- Also known as: Blockboy K, Blockboy Kura
- Born: Daniel Ryan McAllister c. 2003 Detroit, Michigan, U.S.
- Genres: Hip hop; trap;
- Occupations: Rapper; songwriter; record producer; record engineer;
- Years active: 2014–present
- Label: SossHouse

= Kura (musician) =

American rapper, songwriter, record producer and engineer (born 2003)

 Daniel Ryan McAllister (born c. 2003), known professionally as Kura, is an American rapper, songwriter, record producer, and engineer from Detroit, Michigan.

==Career==
Kura began songwriting, producing, engineering, and rapping at the age of 14 from his bedroom in Michigan. His works were often inspired by Sex Pistols, Aphex Twin, and Pi'erre Bourne, whom he'd later begin working with. At 17, he would later sign with SossHouse, a record label founded by Bourne.

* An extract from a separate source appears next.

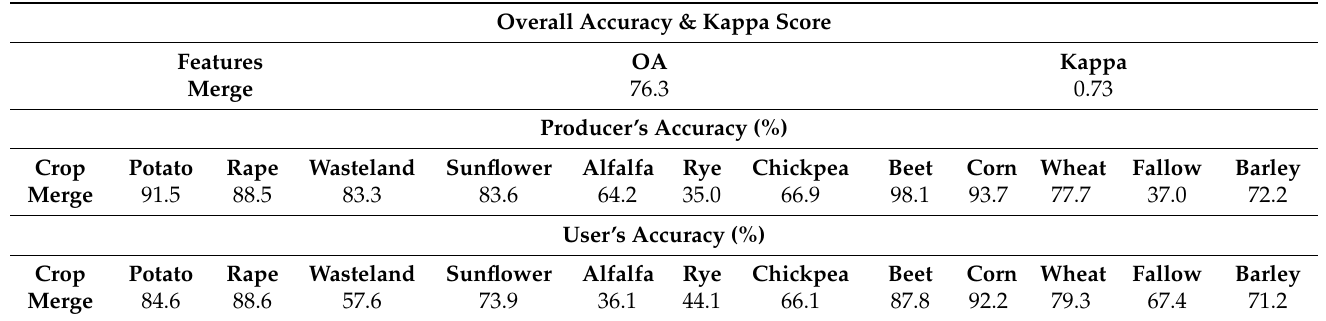
Table 7. Classification scores with 40 Sentinel-1 images and 8 PAZ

On June 9, 2023, Kura released his debut collaborative studio mixtape titled Born Seditionary with Pi'erre Bourne. On August 11, 2024, he released his solo mixtape, titled disorder. On May 13, 2025, he released his project, titled NO FUTURE. He would then follow it up with DIE PUNK on October 12, 2025. On March 13, 2026, he would follow up with B4RRR, a prelude to his next project.

==Reception==
Kura has often generated positive reviews for his music. His track "jjjound" was ranked at #24 on The Fader's "Rap Column’s top 30 rap songs of 2024" by Vivian Medithi. Medithi also recommended Kura and Bourne's collaborative tape Born Seditionary as a must-listen for fans trying to get into Bourne's music.

==Musical style==
Medithi described Kura’s project, Born Seditionary, described as a surprising but effective blend of youthful Detroit rap energy and Pi’erre Bourne’s melodic, experimental production style. A reviewer for Audible Treats wrote how the project is defined by "Kura’s brash, auto-tuned vocals, accentuated by Pi’erre’s distorted and synth-heavy concoctions." Vocally, Kura's known for his "elastic flows and swift melodies". His music has been described as kinetic and melody-driven, with rapid, forward-charging flows that move fluidly between staccato cadences and melodic runs. Lyrically, his works blend playful braggadocio and more observational depictions of contemporary life.